Hace algo más de quinientos años, uno de esos registros de viaje habría de dar cuenta de una hazaña inédita y memorable; en él se relatarían los principales acontecimientos de un viaje que habría de influir como ningún otro en nuestro concepto del mundo y que habría de afectar la historia misma de la humanidad. Es la descripción de una travesía que no superó los dos meses en total y cuyo tramo final, que habría de entregarnos el conocimiento de un nuevo mundo, no habría de durar sino alrededor de treinta y cinco días. Su principal protagonista era un hombre visionario y empecinado en probar sus presunciones; él mismo, un marino extraordinario; un hombre oscuro y enigmático, sin embargo; que estaba persuadido de la misión especial que le tenía reservado el destino.

Cuando se lee su cuaderno de bitácora, impresionan sus conocimientos marinos. Cabe destacar que aunque sus cálculos del tamaño de la superficie terrestre estuvieron equivocados, sus conocimientos de navegación, su familiaridad con el comportamiento de los vientos y las derivas, hacen admirar aun hoy cómo pudo haber estimado con tanta precisión el trayecto y la longitud de su formidable travesía. Sorprende más el hecho de que se haya embarcado en su temeraria empresa en una temporada caracterizada justamente por la presencia de fieros y temibles huracanes. Pero esas son las bondades con que premia la casualidad a sus elegidos. Colón nunca tuvo que enfrentar vientos desfavorables y jamás tuvo que lidiar con inquietos vendavales, ni se le cruzó un ruiseñor en su camino…

Para 1492, el año del descubrimiento, el mundo educado estaba ya persuadido que la tierra era redonda: los griegos ya lo habían proclamado casi veinte siglos antes. Eratóstenes había llegado a calcular con relativa precisión la dimensión de la tierra; aunque quinientos años después Tolomeo había calculado ese tamaño como si fuera inferior en una cuarta parte. Colón, lastimosamente, se había basado en ese cálculo equivocado y, además, en un cierto mapa que pudo haber estado adulterado. Es bueno recordar que desde principios del siglo quince los portugueses ya exhibían cartas en las que ya se dibujaban islas en el Atlántico occidental, inclusive una a la que se daba el nombre de Antilia…

Varios documentos sugieren que el almirante ya conocía de la existencia de otras tierras “al otro lado del océano” antes de emprender su travesía. Se insinúa que mientras había residido en la isla de Madeira, habría recibido información de boca de un moribundo: el único sobreviviente de un trágico naufragio.

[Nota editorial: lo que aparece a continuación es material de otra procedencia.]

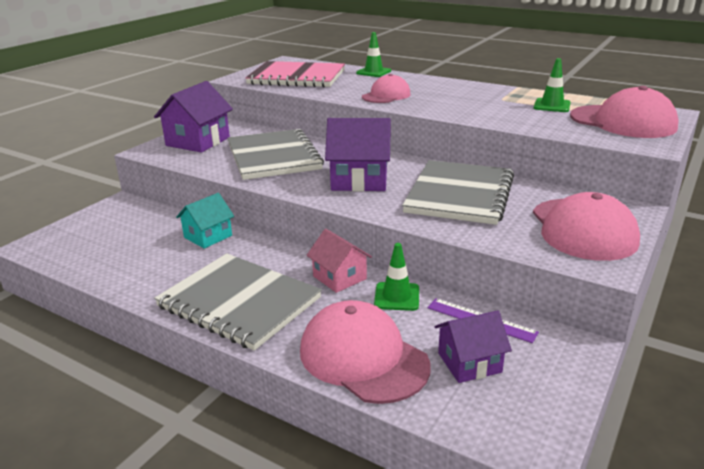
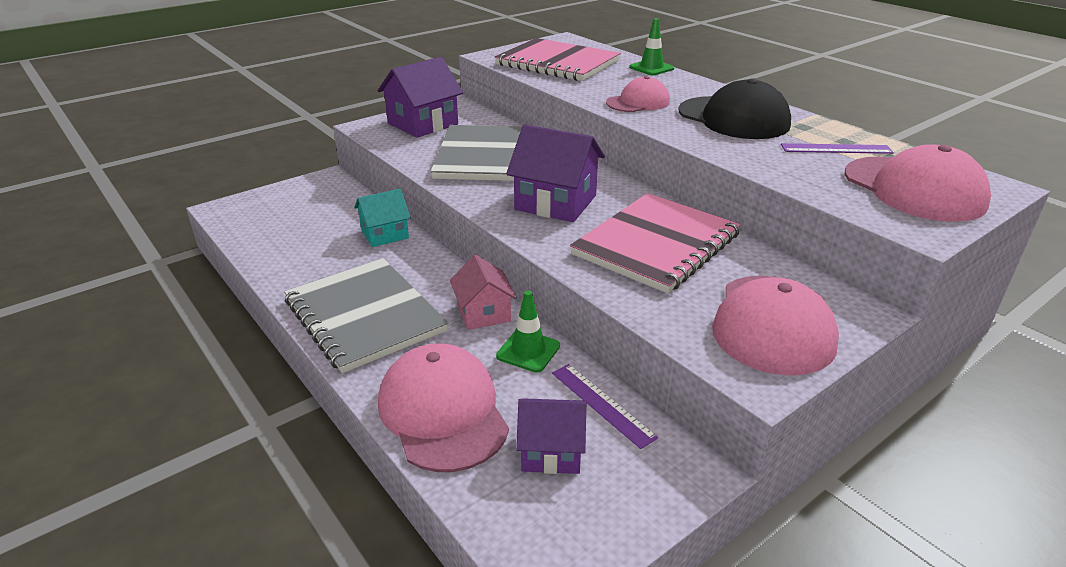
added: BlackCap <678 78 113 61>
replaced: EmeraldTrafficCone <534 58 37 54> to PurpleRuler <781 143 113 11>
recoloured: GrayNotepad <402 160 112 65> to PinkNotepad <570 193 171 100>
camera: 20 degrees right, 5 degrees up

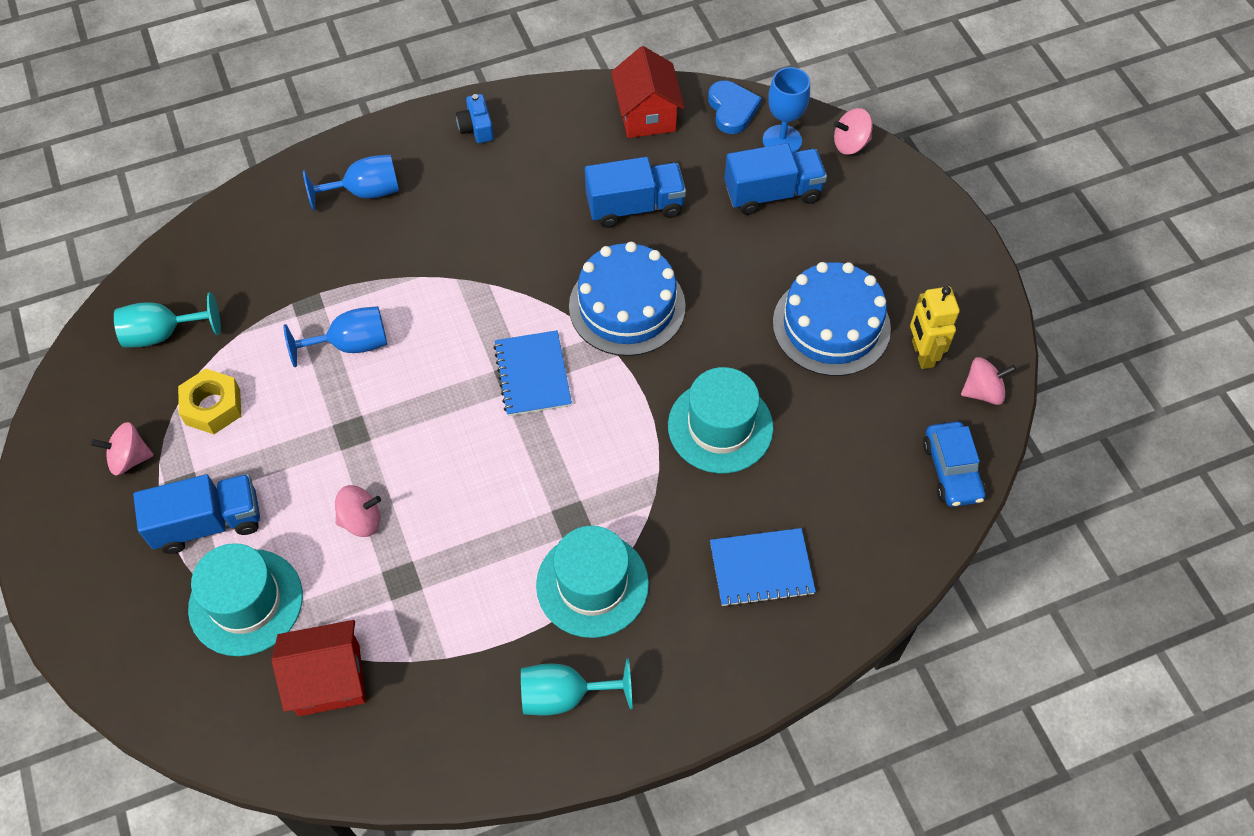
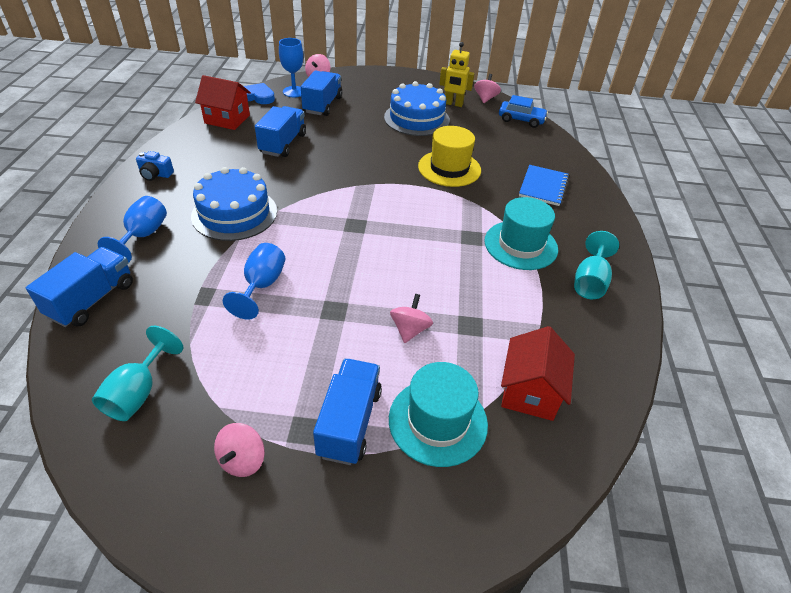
removed: YellowNut <178 369 63 65>; BlueNotepad <493 330 79 86>
added: BlueLorry <26 247 107 80>
moved: BlueGateau <569 242 117 114> to <191 167 86 74>
recoloured: TealTopHat <668 367 106 106> to YellowTopHat <418 126 63 61>
camera: 65 degrees left, 15 degrees down

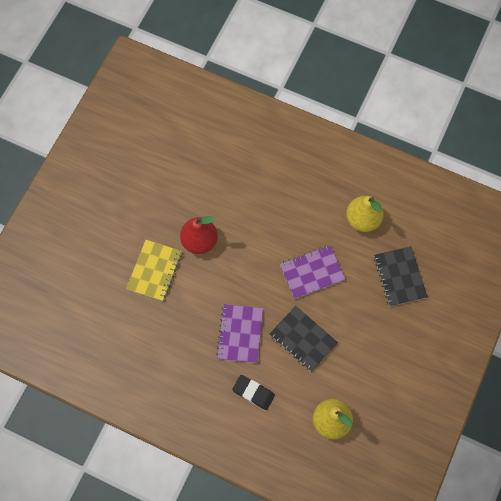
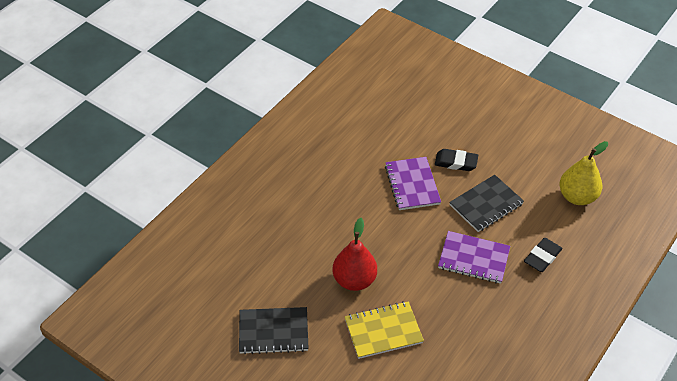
removed: YellowPear <346 196 38 36>
added: BlackGumEraser <435 149 43 22>
moved: BlackNotepad <374 246 54 61> to <239 307 70 47>
turned: YellowNotepad <126 240 56 61> = <345 301 79 58> 45 degrees counterclockwise
camera: 80 degrees left, 20 degrees down

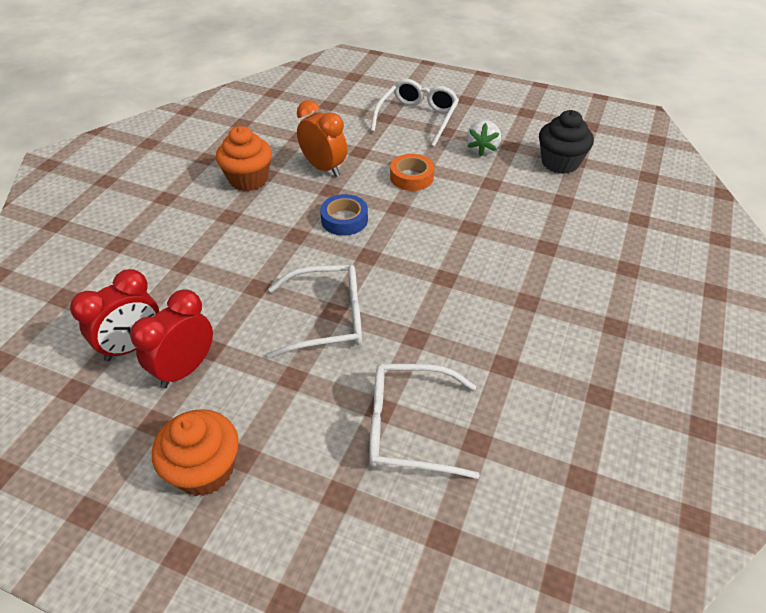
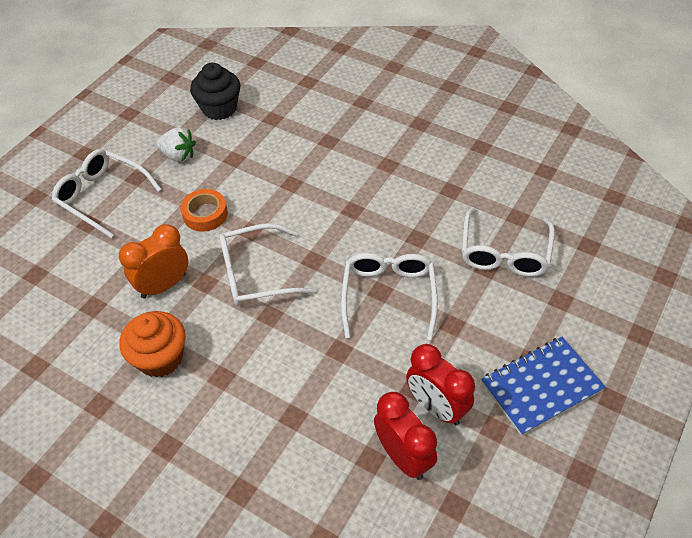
replaced: OrangeColouredMuffin <152 409 87 87> to BlueNotepad <481 337 125 99>; BlueRollOfTape <320 194 48 42> to PureWhiteEyeglasses <219 223 97 83>
camera: 80 degrees left, 5 degrees up

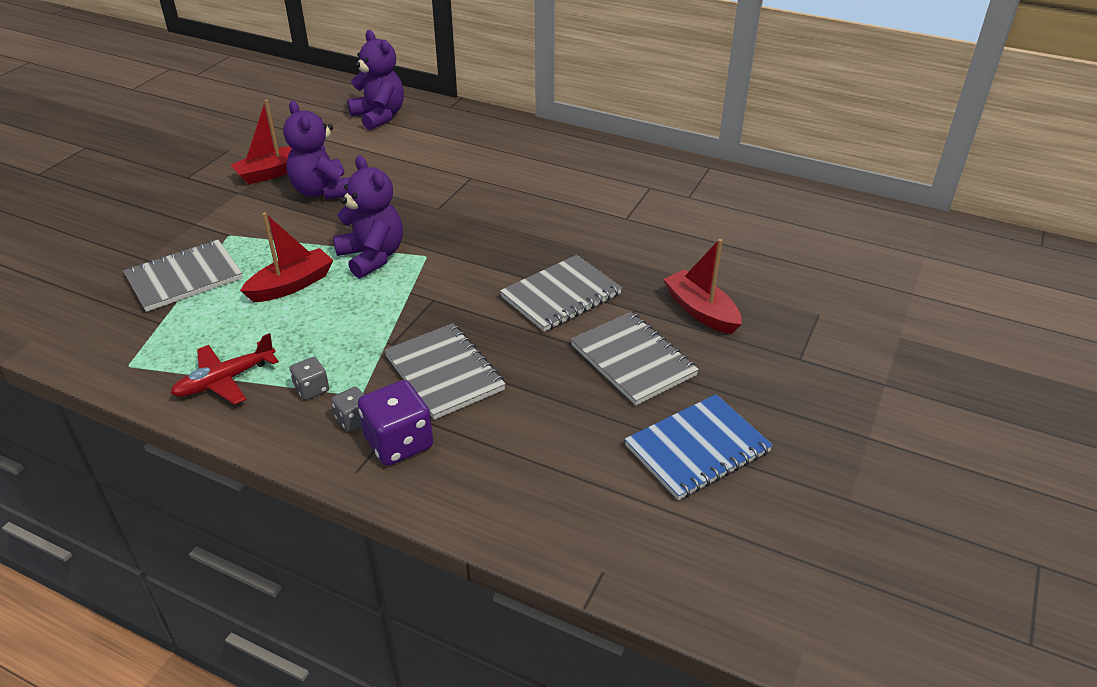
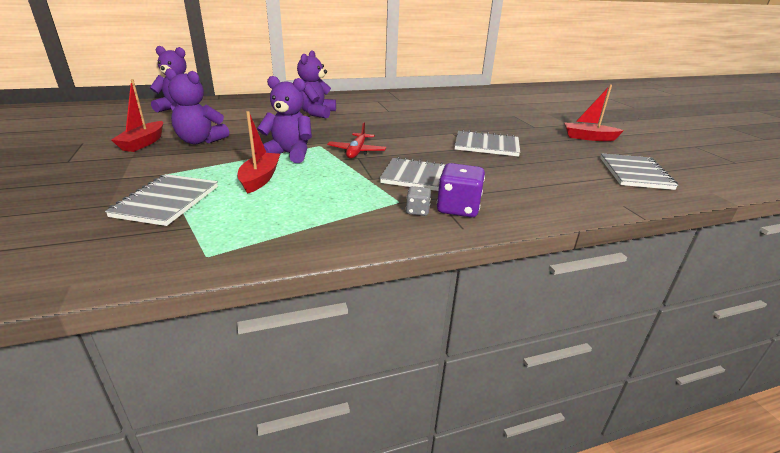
removed: GrayDice <290 357 39 43>; BlueNotepad <625 394 148 106>
added: PurpleStuffedBear <297 50 39 68>
moved: RedPlane <170 333 109 72> to <327 122 59 37>; GrayNotepad <500 255 122 77> to <600 153 78 37>; RedToyBoat <663 239 79 95> to <564 85 60 56>
camera: 45 degrees left, 10 degrees down

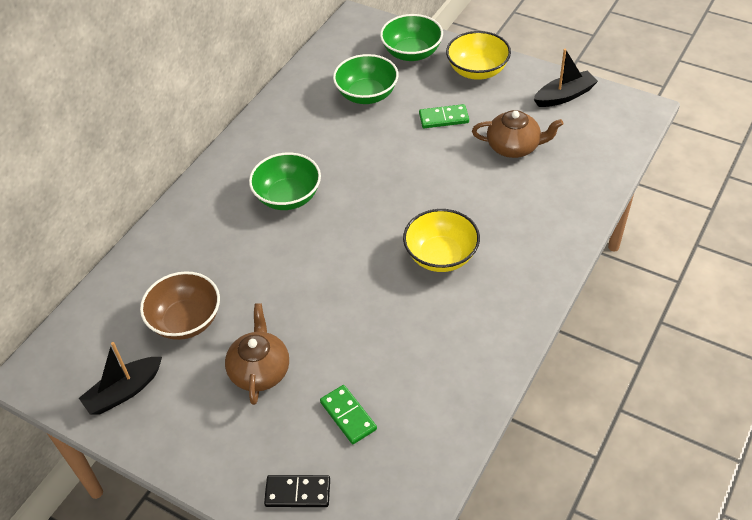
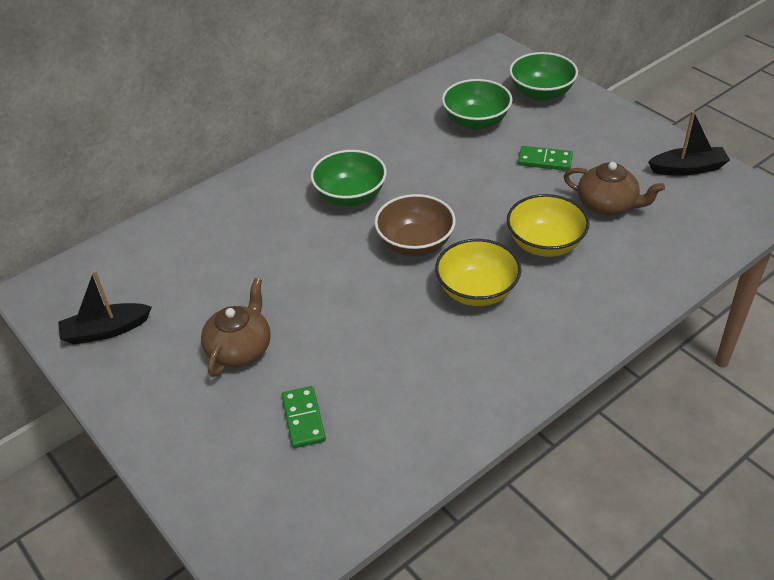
removed: BlackDomino <264 475 66 32>
moved: RussetDeepDish <140 271 80 69> to <374 194 82 62>; YellowDeepDish <446 31 65 49> to <507 194 83 63>
camera: 20 degrees right, 5 degrees down

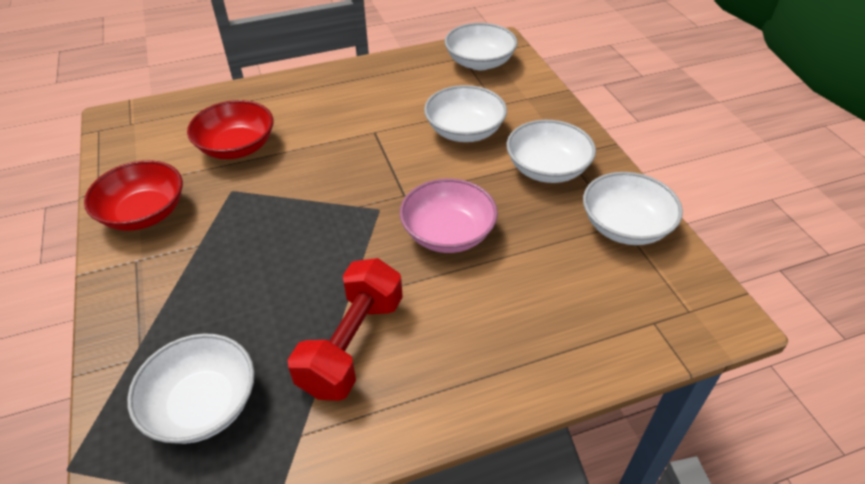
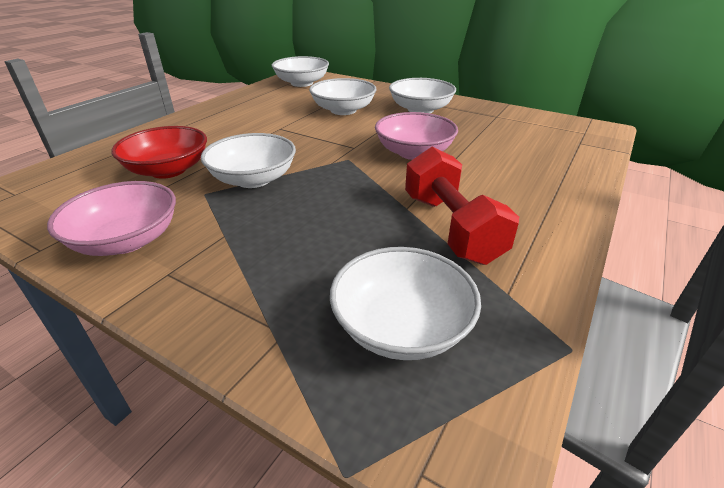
moved: PureWhiteDeepDish <583 172 100 73> to <201 133 95 55>
recoloured: RedDeepDish <84 160 99 71> to PinkDeepDish <47 181 129 75>
camera: 40 degrees left, 10 degrees down

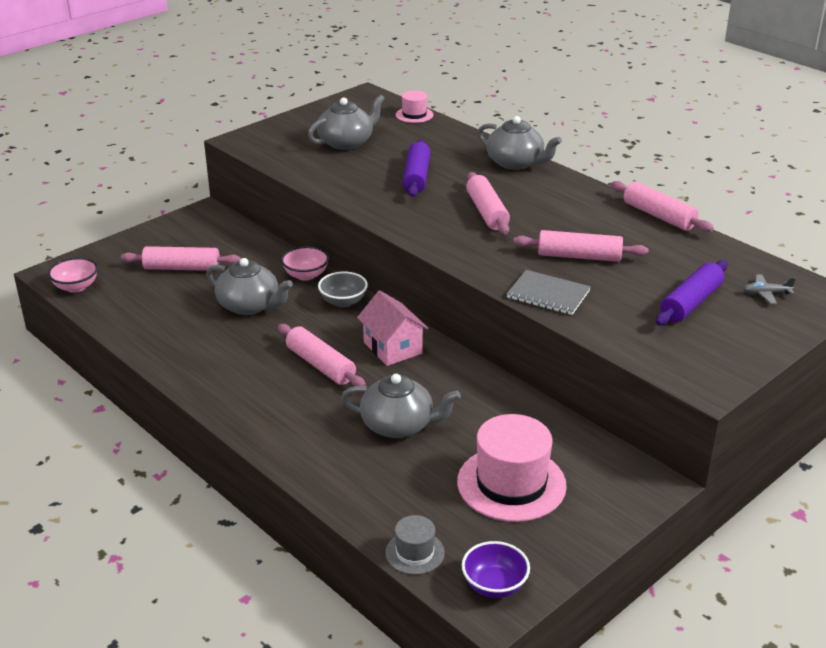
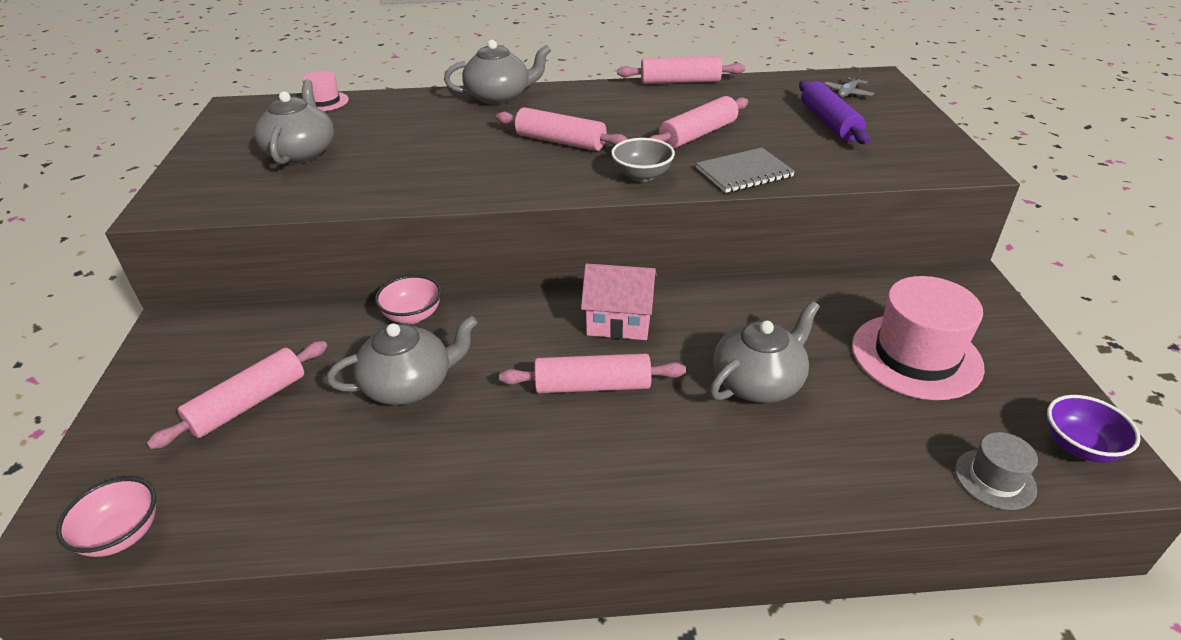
removed: PurpleDoughRoller <403 139 27 58>
moved: GrayDeepDish <318 272 50 36> to <611 138 64 44>
camera: 50 degrees left, 5 degrees up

Colón habría conservado esa información con enorme celo y habría tratado de apuntalar su proposición con una mezcla de teorías y especulaciones que le apoyaban y otorgaban sustento. De otro modo sería difícil comprender la naturaleza de su empeño, así como la de su necia como obsesiva figuración.

No está completamente claro en qué basaba Colón sus convencimientos. Ni siquiera se ha definido cuál mismo era su origen. Se especula que pudiese no haber sido genovés, pues favorecía el uso del castellano en sus notas marginales. Sus biógrafos comentan que se expresaba en este último idioma con un acento extraño y que trataba de mantener su identidad en medio del hermetismo. No se descarta que, aunque siempre se presentó como un cristiano ferviente, pudo muy bien haber sido judío converso, o quizá hijo de conversos.

Dicen que el almirante era de elegante y altiva apostura, talvez rubio en su juventud y de cabello lacio; de rostro ovalado, ojos claros y persuasivos, pómulos pronunciados y nariz aguileña. No se conoce con exactitud el año probable de su nacimiento; se estima que habría nacido en 1451. Yo me animo a propiciar una conjetura: era escorpión, y pudo haber nacido en la madrugada de un primero de noviembre. Se me había adelantado exactamente con cinco siglos!